A local legend – the Andrew J. Menges farm in Jackson Township
This very impressive homestead was in 1863 the Andrew J. Menges farm near Spring Grove, Pennsylvania, in Jackson Township, York County. It’s located on Roth’s Church Road near the modern school complex. It’s just north of the June 27, 1863, campsite of the 35th Battalion, Virginia Cavalry (where the Spring Forge shopping center is now).
The A. J. Menges story is a good example of how the Civil War researcher must separate fact from fiction, or exaggeration.
Several Rebel cavalrymen paused at the farm, where the aged farmer’s wife Caroline and teenaged daughters Agnes and Magdalena served them food and fresh-baked pie. The commanding officer promised Menges that they would not take his horses because the farmer and his two sons were using them in the fields.

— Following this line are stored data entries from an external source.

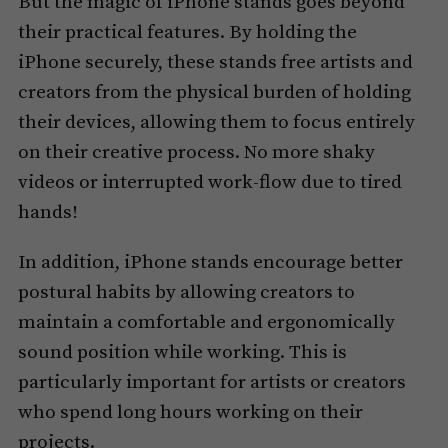
But the magic of iPhone stands goes beyond
their practical features. By holding the
iPhone securely, these stands free artists and
creators from the physical burden of holding
their devices, allowing them to focus entirely
on their creative process. No more shaky
videos or interrupted work-flow due to tired
hands!
In addition, iPhone stands encourage better
postural habits by allowing creators to
maintain a comfortable and ergonomically
sound position while working. This is
particularly important for artists or creators
who spend long hours working on their
projects.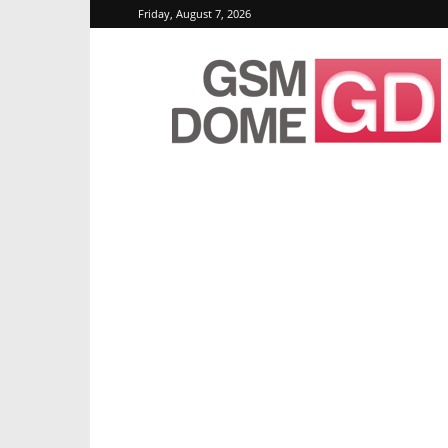
Friday, August 7, 2026
GSMDome.com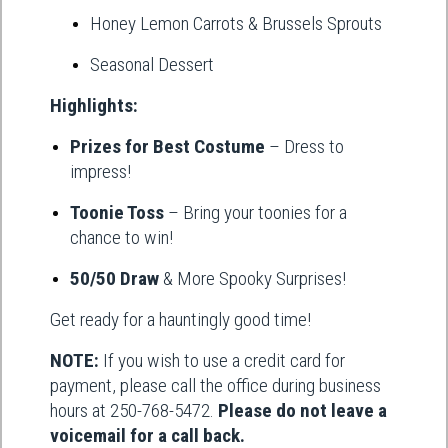
Honey Lemon Carrots & Brussels Sprouts
Seasonal Dessert
Highlights:
Prizes for Best Costume
– Dress to
impress!
Toonie Toss
– Bring your toonies for a
chance to win!
50/50 Draw
& More Spooky Surprises!
Get ready for a hauntingly good time!
NOTE:
If you wish to use a credit card for
payment, please call the office during business
hours at 250-768-5472.
Please do not leave a
voicemail for a call back.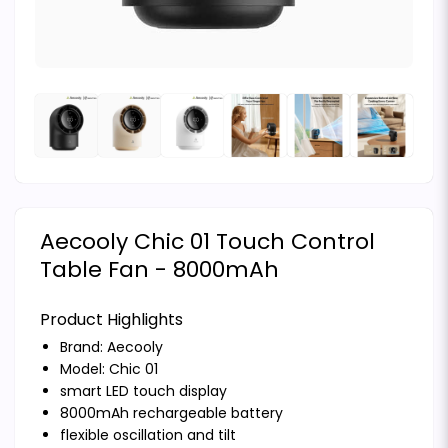
Aecooly Chic 01 Touch Control
Table Fan - 8000mAh
Product Highlights
Brand:
Aecooly
Model: Chic 01
smart LED touch display
8000mAh rechargeable battery
flexible oscillation and tilt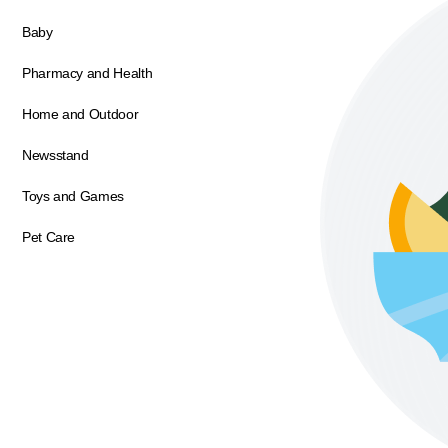
Baby
Pharmacy and Health
Home and Outdoor
Newsstand
Toys and Games
Pet Care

In the files of the York County Heritage trust is a small, undated pamphlet entitled In the Hands of the Confederates written by a local man named Howard Overmiller. Here is a summary of his tale of the Menges farm, which he recorded from oral tradition passed along by family descendants.
The Menges farm is less than a quarter-mile from White’s main campsite at the John Wiest farm, and on the same road leading to Brig. Gen. John B. Gordon‘s infantry camp at Farmers. Somehow the family came to believe that they had entertained General Gordon himself. “Gordon” conversed with the farm family about his impressions of York County versus the South.

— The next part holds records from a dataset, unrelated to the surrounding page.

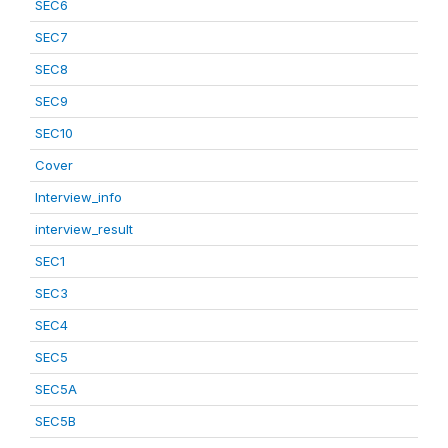
SEC6
SEC7
SEC8
SEC9
SEC10
Cover
Interview_info
interview_result
SEC1
SEC3
SEC4
SEC5
SEC5A
SEC5B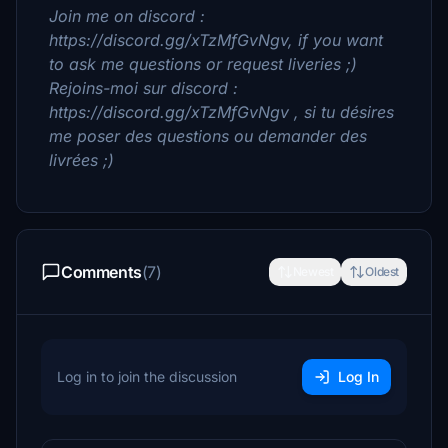
Join me on discord :
https://discord.gg/xTzMfGvNgv, if you want
to ask me questions or request liveries ;)
Rejoins-moi sur discord :
https://discord.gg/xTzMfGvNgv , si tu désires
me poser des questions ou demander des
livrées ;)
Comments
(7)
Newest
Oldest
Log in to join the discussion
Log In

When he and his staff were ready to leave, Andrew Menges, a 59-year-old devout Christian, led the Rebels in prayer. Standing in a circle, they silently doffed their hats and bowed their heads. One, a youth, left his personal New Testament with the family.
Because several nearby farmers filed damage claims for June 26-27, it is likely that the Confederates did indeed visit the farm. Their leader may have claimed to be Gordon, but it is more probable that the Menges family misunderstood or exaggerated their visitor’s identity.
So, what really happened on the Menges farm? (By the way, “Menges” is the original southern German spelling of my surname; my direct ancestors were related to the Menges family of York County).
My best guess is that the Rebels rode up to the farm and indeed did not take the horses (Menges did not file a claim for lost horses). A couple of accounts by the Confederates indicate that York Countians did indeed try (sometimes successfully) to talk the Rebels out of stealing their horses, or persuaded them through gifts of food or meals. Nearby neighbor Rev. Samuel L. Roth actually went into downtown York, talked his way past the Rebel guards, and persuaded General Gordon into returning his stolen horse, so the ploy worked.